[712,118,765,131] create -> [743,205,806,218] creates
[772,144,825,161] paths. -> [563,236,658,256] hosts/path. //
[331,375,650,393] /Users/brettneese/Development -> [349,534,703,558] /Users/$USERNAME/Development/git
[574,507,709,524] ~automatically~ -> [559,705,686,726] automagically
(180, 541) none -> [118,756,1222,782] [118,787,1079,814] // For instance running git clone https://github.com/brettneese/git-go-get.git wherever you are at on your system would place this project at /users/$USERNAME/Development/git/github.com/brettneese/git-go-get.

==

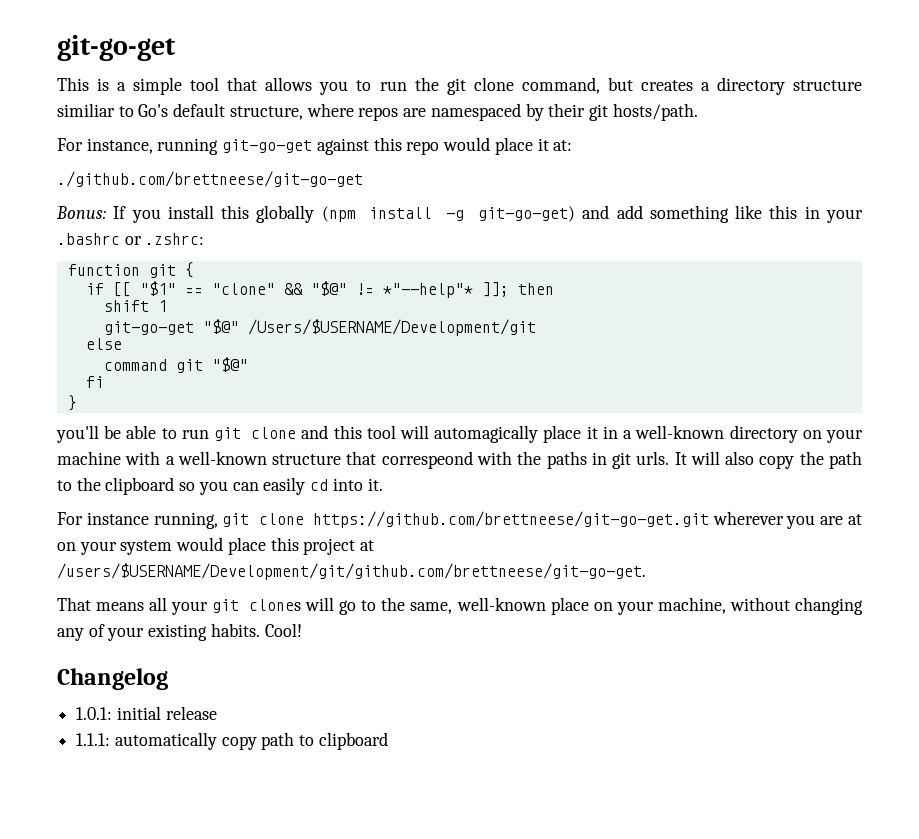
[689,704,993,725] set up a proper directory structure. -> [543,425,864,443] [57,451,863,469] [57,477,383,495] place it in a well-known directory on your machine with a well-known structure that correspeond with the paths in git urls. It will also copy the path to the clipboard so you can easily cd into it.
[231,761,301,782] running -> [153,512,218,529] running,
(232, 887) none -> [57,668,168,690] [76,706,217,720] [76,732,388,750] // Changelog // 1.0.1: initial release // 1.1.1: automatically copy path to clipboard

* **Requirement**
Number of lines above with the word "running": supply it alone.

* **Result of the exercise**
2